- [EXERCISE DESCRIPTION]:
Copy exactly the stretch of data below from the line with "right front paw: (814, 721)" through the line with "right back paw: (652, 695)", including both of those lines.

- [Stored data]:
================

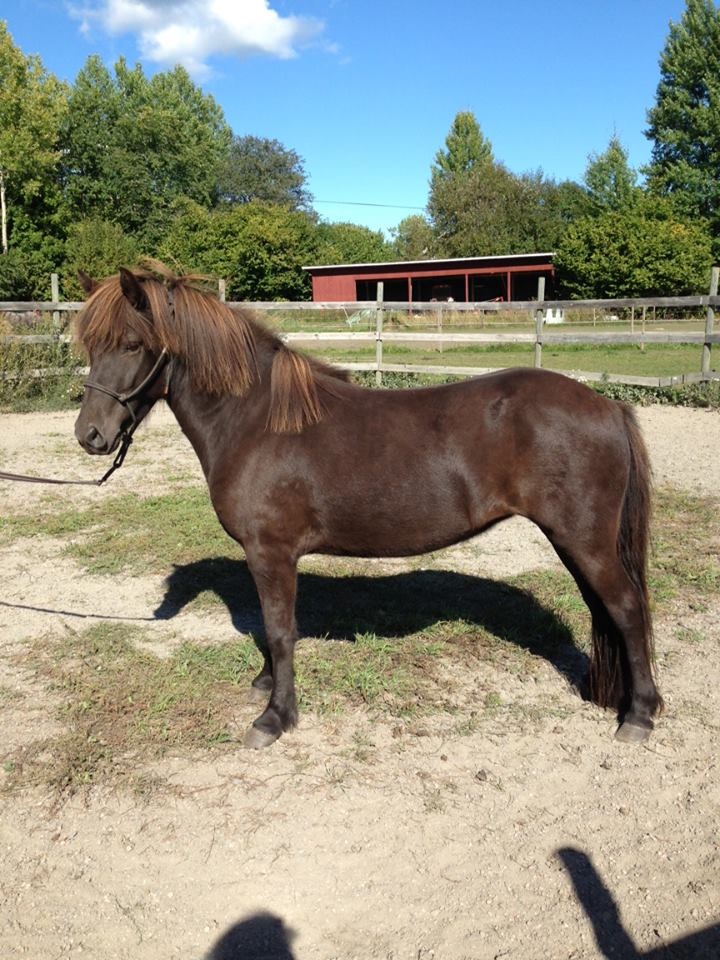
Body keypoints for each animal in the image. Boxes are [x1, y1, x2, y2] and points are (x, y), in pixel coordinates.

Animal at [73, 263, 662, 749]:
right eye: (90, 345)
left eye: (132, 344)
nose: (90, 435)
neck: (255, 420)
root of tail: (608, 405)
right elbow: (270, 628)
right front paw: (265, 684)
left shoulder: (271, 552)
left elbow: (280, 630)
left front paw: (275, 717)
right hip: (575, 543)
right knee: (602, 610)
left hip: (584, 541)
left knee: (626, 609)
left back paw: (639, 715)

================

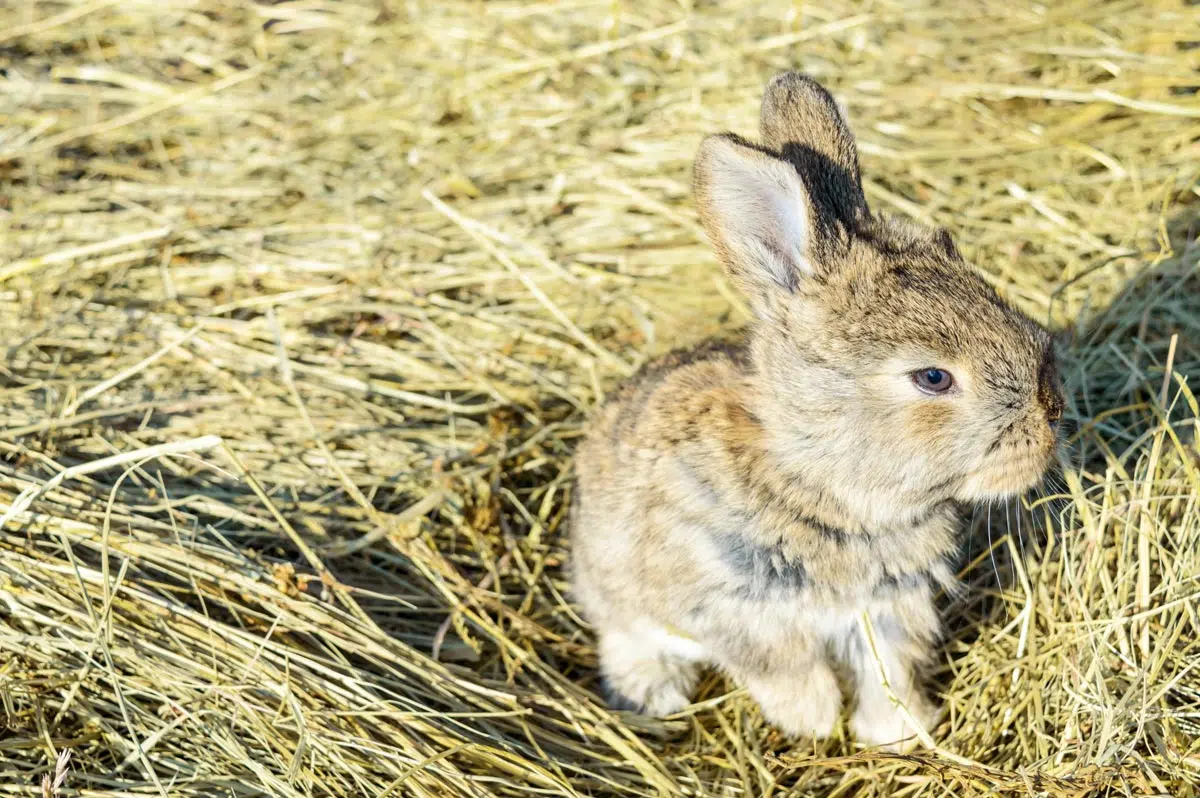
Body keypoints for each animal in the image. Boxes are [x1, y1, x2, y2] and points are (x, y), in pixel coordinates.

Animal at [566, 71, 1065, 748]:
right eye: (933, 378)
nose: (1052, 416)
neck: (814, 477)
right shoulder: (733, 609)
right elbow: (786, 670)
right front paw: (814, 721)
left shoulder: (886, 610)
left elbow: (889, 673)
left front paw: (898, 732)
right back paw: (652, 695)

================

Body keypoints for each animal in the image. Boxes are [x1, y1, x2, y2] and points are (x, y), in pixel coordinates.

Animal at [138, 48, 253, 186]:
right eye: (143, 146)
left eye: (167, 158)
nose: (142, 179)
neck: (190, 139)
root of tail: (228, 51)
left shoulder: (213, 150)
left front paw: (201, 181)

================

- [TASK SOLUTION]:
right front paw: (814, 721)
left shoulder: (886, 610)
left elbow: (889, 673)
left front paw: (898, 732)
right back paw: (652, 695)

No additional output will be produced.